Turner’s also is helped by its longstanding policy of getting milk from the cow to the shelf in less than 48 hours. Partner farms must be within a certain distance of Turner’s Penn Hills processing facility.
At Marburger Farm Dairy in Evans City, preparations are underway to begin testing extended shelf life at 21-, 23- and 25-day intervals before rolling out longer sell-by dates, according to the dairy’s quality assurance head Jake Werner.
“There is some concern about things that can happen along the line that affect the bacteria count,” he said. “On the customer side, for example, if the milk were to sit at a temperature above what we’re required to keep it, which is 42 degrees. If a mom-and-pop store has, say, a cooler set to 44 degrees, the milk will never hit that 25-day date.”
Werner said the company wants to account for common scenarios such as a customer picking up milk and then making an additional stop before getting home and refrigerating it.
“We’re trying to test slowly so we have something to work backward from,” Werner said. “And based on customer feedback about how well those dates hold up, we’ll see what we may change after that.”
But if milk can can sit on the shelf longer, doesn’t that have the potential to hurt overall milk sales?

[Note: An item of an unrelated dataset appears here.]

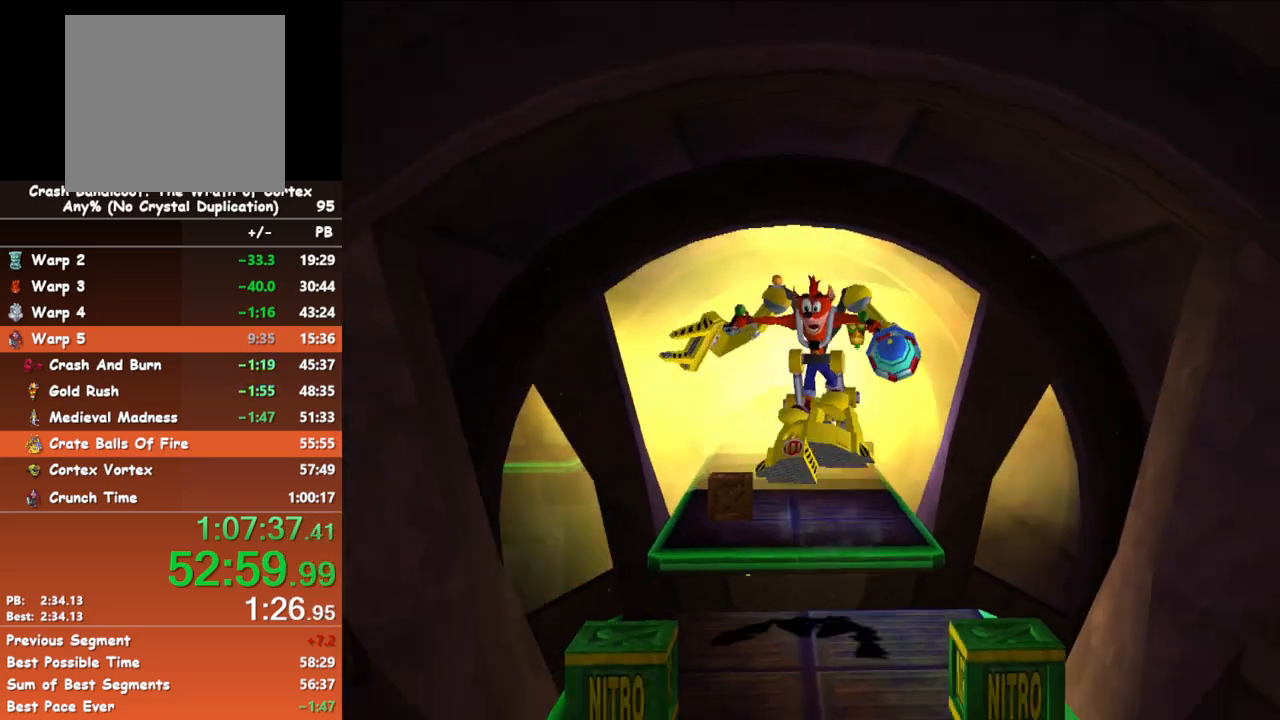
{"buttons": [], "left_stick": "down", "events": []}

Turner said the goal is to pass the extra shelf-stable days on to the consumer.
“We’re still planning to turn our inventory over at the same rate,” he said. “Our retail partners have been managing their inventories for that 17-day shelf life. So if we both keep doing the same thing, the consumer is the one who’ll benefit from it, getting those extra days once they buy the product.”
Pennsylvania is the seventh-largest producer of milk in the nation, according to the nonprofit Center for Dairy Excellence, with just under a half-million cows producing more than 10 billion pounds of milk each year.